In contrast, EncoderDecoderLSTM implements the classical RNN-based seq2seq paradigm with a focus on simplicity and interpretability. The model’s context vector mechanism creates a clear information bottleneck that forces the encoder to learn compressed representations of the historical sequence.
Mathematical Formulation
Encoding Phase
For a past sequence (x₁, x₂, …, x_T_past), the encoder computes hidden and cell states at each timestep:
h_t^enc, c_t^enc = LSTM_enc(x_t, h_{t-1}^enc, c_{t-1}^enc)
The context vector is formed by the final encoder states: context = (h_T_past^enc, c_T_past^enc)
State Projection
When encoder and decoder dimensions differ, linear transformations project the context:
h₀^dec = W_h · h_T_past^enc + b_h c₀^dec = W_c · c_T_past^enc + b_c
Decoding Phase
Using the context as initial state and processing the future sequence (x’₁, x’₂, …, x’_T_future):
h_t^dec, c_t^dec = LSTM_dec(x’t, h{t-1}^dec, c_{t-1}^dec) y_t = MLP(h_t^dec)
Design Rationale
Teacher Forcing Strategy
During training, the model implements teacher forcing by using ground-truth future_sequence as decoder input. This technique stabilizes the learning process by providing the decoder with accurate inputs at each step, though it requires known future features even during inference.
Context Compression
The encoder’s final state must compress all historical information into a fixed-size vector. This design choice creates a powerful inductive bias for learning meaningful temporal representations, though it may create an information bottleneck for very long sequences where important early information might be lost.
Modular Architecture
The separation of encoder and decoder networks allows for independent architectural choices for each component. This modularity enables different scaling strategies for encoder and decoder complexity and provides clear separation between the historical analysis and future generation phases.
Implementation Details
EncoderDecoderLSTM is implemented as a PyTorch Lightning module with several technical features that enhance its practical utility. The model supports variable-length sequences through packed sequence processing, enabling efficient batch handling of sequences with different lengths. Memory efficiency is maintained through proper LSTM state management and gradient flow optimization.
The implementation provides full integration with the TransformerTF data pipeline and training infrastructure, along with flexible MLP output heads that can be configured for different prediction requirements. The model also includes proper handling of sequence masking and padding for robust batch processing.
Applications
EncoderDecoderLSTM is particularly well-suited for time series forecasting scenarios where historical and future features have different characteristics. The model excels in situations requiring clear separation between analysis and prediction phases, especially when future covariates are available such as weather forecasts, calendar features, or planned interventions.
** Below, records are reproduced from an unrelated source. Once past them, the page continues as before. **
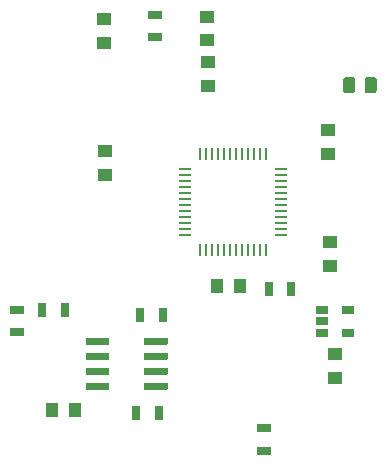
<source format=gbp>
G04 #@! TF.GenerationSoftware,KiCad,Pcbnew,5.1.7-a382d34a8~88~ubuntu18.04.1*
G04 #@! TF.CreationDate,2022-03-02T17:55:55+05:30*
G04 #@! TF.ProjectId,WaterTank_module_v1,57617465-7254-4616-9e6b-5f6d6f64756c,rev?*
G04 #@! TF.SameCoordinates,Original*
G04 #@! TF.FileFunction,Paste,Bot*
G04 #@! TF.FilePolarity,Positive*
%FSLAX46Y46*%
G04 Gerber Fmt 4.6, Leading zero omitted, Abs format (unit mm)*
G04 Created by KiCad (PCBNEW 5.1.7-a382d34a8~88~ubuntu18.04.1) date 2022-03-02 17:55:55*
%MOMM*%
%LPD*%
G01*
G04 APERTURE LIST*
%ADD10R,1.000000X0.230000*%
%ADD11R,0.230000X1.000000*%
%ADD12R,1.300000X0.700000*%
%ADD13R,1.000000X1.250000*%
%ADD14R,1.250000X1.000000*%
%ADD15R,0.700000X1.300000*%
%ADD16R,1.060000X0.650000*%
G04 APERTURE END LIST*
G36*
G01*
X31988200Y-78525600D02*
X31988200Y-78009600D01*
G75*
G02*
X32030200Y-77967600I42000J0D01*
G01*
X33916200Y-77967600D01*
G75*
G02*
X33958200Y-78009600I0J-42000D01*
G01*
X33958200Y-78525600D01*
G75*
G02*
X33916200Y-78567600I-42000J0D01*
G01*
X32030200Y-78567600D01*
G75*
G02*
X31988200Y-78525600I0J42000D01*
G01*
G37*
G36*
G01*
X31988200Y-77255600D02*
X31988200Y-76739600D01*
G75*
G02*
X32030200Y-76697600I42000J0D01*
G01*
X33916200Y-76697600D01*
G75*
G02*
X33958200Y-76739600I0J-42000D01*
G01*
X33958200Y-77255600D01*
G75*
G02*
X33916200Y-77297600I-42000J0D01*
G01*
X32030200Y-77297600D01*
G75*
G02*
X31988200Y-77255600I0J42000D01*
G01*
G37*
G36*
G01*
X31988200Y-75985600D02*
X31988200Y-75469600D01*
G75*
G02*
X32030200Y-75427600I42000J0D01*
G01*
X33916200Y-75427600D01*
G75*
G02*
X33958200Y-75469600I0J-42000D01*
G01*
X33958200Y-75985600D01*
G75*
G02*
X33916200Y-76027600I-42000J0D01*
G01*
X32030200Y-76027600D01*
G75*
G02*
X31988200Y-75985600I0J42000D01*
G01*
G37*
G36*
G01*
X31988200Y-74715600D02*
X31988200Y-74199600D01*
G75*
G02*
X32030200Y-74157600I42000J0D01*
G01*
X33916200Y-74157600D01*
G75*
G02*
X33958200Y-74199600I0J-42000D01*
G01*
X33958200Y-74715600D01*
G75*
G02*
X33916200Y-74757600I-42000J0D01*
G01*
X32030200Y-74757600D01*
G75*
G02*
X31988200Y-74715600I0J42000D01*
G01*
G37*
G36*
G01*
X36938200Y-74715600D02*
X36938200Y-74199600D01*
G75*
G02*
X36980200Y-74157600I42000J0D01*
G01*
X38866200Y-74157600D01*
G75*
G02*
X38908200Y-74199600I0J-42000D01*
G01*
X38908200Y-74715600D01*
G75*
G02*
X38866200Y-74757600I-42000J0D01*
G01*
X36980200Y-74757600D01*
G75*
G02*
X36938200Y-74715600I0J42000D01*
G01*
G37*
G36*
G01*
X36938200Y-75985600D02*
X36938200Y-75469600D01*
G75*
G02*
X36980200Y-75427600I42000J0D01*
G01*
X38866200Y-75427600D01*
G75*
G02*
X38908200Y-75469600I0J-42000D01*
G01*
X38908200Y-75985600D01*
G75*
G02*
X38866200Y-76027600I-42000J0D01*
G01*
X36980200Y-76027600D01*
G75*
G02*
X36938200Y-75985600I0J42000D01*
G01*
G37*
G36*
G01*
X36938200Y-77255600D02*
X36938200Y-76739600D01*
G75*
G02*
X36980200Y-76697600I42000J0D01*
G01*
X38866200Y-76697600D01*
G75*
G02*
X38908200Y-76739600I0J-42000D01*
G01*
X38908200Y-77255600D01*
G75*
G02*
X38866200Y-77297600I-42000J0D01*
G01*
X36980200Y-77297600D01*
G75*
G02*
X36938200Y-77255600I0J42000D01*
G01*
G37*
G36*
G01*
X36938200Y-78525600D02*
X36938200Y-78009600D01*
G75*
G02*
X36980200Y-77967600I42000J0D01*
G01*
X38866200Y-77967600D01*
G75*
G02*
X38908200Y-78009600I0J-42000D01*
G01*
X38908200Y-78525600D01*
G75*
G02*
X38866200Y-78567600I-42000J0D01*
G01*
X36980200Y-78567600D01*
G75*
G02*
X36938200Y-78525600I0J42000D01*
G01*
G37*
D10*
X48516500Y-60403700D03*
D11*
X47246500Y-66753700D03*
X46738500Y-66753700D03*
X46230500Y-66753700D03*
X45722500Y-66753700D03*
X45214500Y-66753700D03*
X44706500Y-66753700D03*
X44198500Y-66753700D03*
X43690500Y-66753700D03*
X43182500Y-66753700D03*
X42674500Y-66753700D03*
X42166500Y-66753700D03*
X41658500Y-66753700D03*
D10*
X40388500Y-65483700D03*
X40388500Y-64975700D03*
X40388500Y-63959700D03*
X40388500Y-63451700D03*
X40388500Y-62943700D03*
X40388500Y-62435700D03*
X40388500Y-61927700D03*
X40388500Y-61419700D03*
X40388500Y-60911700D03*
X40388500Y-60403700D03*
X40388500Y-59895700D03*
D11*
X42166500Y-58625700D03*
X42674500Y-58625700D03*
X43182500Y-58625700D03*
X43690500Y-58625700D03*
X44198500Y-58625700D03*
X44706500Y-58625700D03*
X45214500Y-58625700D03*
X45722500Y-58625700D03*
X46230500Y-58625700D03*
X46738500Y-58625700D03*
X47246500Y-58625700D03*
D10*
X48516500Y-59895700D03*
X48516500Y-60911700D03*
X48516500Y-61419700D03*
X48516500Y-61927700D03*
X48516500Y-62435700D03*
X48516500Y-62943700D03*
X48516500Y-63451700D03*
X48516500Y-63959700D03*
X48516500Y-64467700D03*
X48516500Y-64975700D03*
X48516500Y-65483700D03*
D11*
X41658500Y-58625700D03*
D10*
X40388500Y-64467700D03*
D12*
X26162000Y-73660000D03*
X26162000Y-71760000D03*
D13*
X45084200Y-69761100D03*
X43084200Y-69761100D03*
D14*
X42227500Y-48947600D03*
X42227500Y-46947600D03*
X42296100Y-50805800D03*
X42296100Y-52805800D03*
X33530500Y-47150800D03*
X33530500Y-49150800D03*
X33596000Y-60364200D03*
X33596000Y-58364200D03*
X52696000Y-66064200D03*
X52696000Y-68064200D03*
X53096000Y-75564200D03*
X53096000Y-77564200D03*
D15*
X47492900Y-70032900D03*
X49392900Y-70032900D03*
D12*
X37863800Y-48719800D03*
X37863800Y-46819800D03*
X47096000Y-81814200D03*
X47096000Y-83714200D03*
D16*
X51996000Y-73714200D03*
X51996000Y-72764200D03*
X51996000Y-71814200D03*
X54196000Y-71814200D03*
X54196000Y-73714200D03*
D14*
X52496000Y-56564200D03*
X52496000Y-58564200D03*
D13*
X31100800Y-80299600D03*
X29100800Y-80299600D03*
D15*
X36614000Y-72207100D03*
X38514000Y-72207100D03*
X30187900Y-71777900D03*
X28287900Y-71777900D03*
X38173700Y-80490100D03*
X36273700Y-80490100D03*
G36*
G01*
X53771000Y-53214202D02*
X53771000Y-52314198D01*
G75*
G02*
X54020998Y-52064200I249998J0D01*
G01*
X54546002Y-52064200D01*
G75*
G02*
X54796000Y-52314198I0J-249998D01*
G01*
X54796000Y-53214202D01*
G75*
G02*
X54546002Y-53464200I-249998J0D01*
G01*
X54020998Y-53464200D01*
G75*
G02*
X53771000Y-53214202I0J249998D01*
G01*
G37*
G36*
G01*
X55596000Y-53214202D02*
X55596000Y-52314198D01*
G75*
G02*
X55845998Y-52064200I249998J0D01*
G01*
X56371002Y-52064200D01*
G75*
G02*
X56621000Y-52314198I0J-249998D01*
G01*
X56621000Y-53214202D01*
G75*
G02*
X56371002Y-53464200I-249998J0D01*
G01*
X55845998Y-53464200D01*
G75*
G02*
X55596000Y-53214202I0J249998D01*
G01*
G37*
M02*

</source>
The architecture is ideal for problems where the traditional seq2seq modeling approach is appropriate, providing interpretable modeling phases through its explicit encoder-decoder separation. Within the context of CERN’s particle accelerator systems, the model effectively handles scenarios where historical measurements and future operational parameters have distinct characteristics and require specialized processing approaches.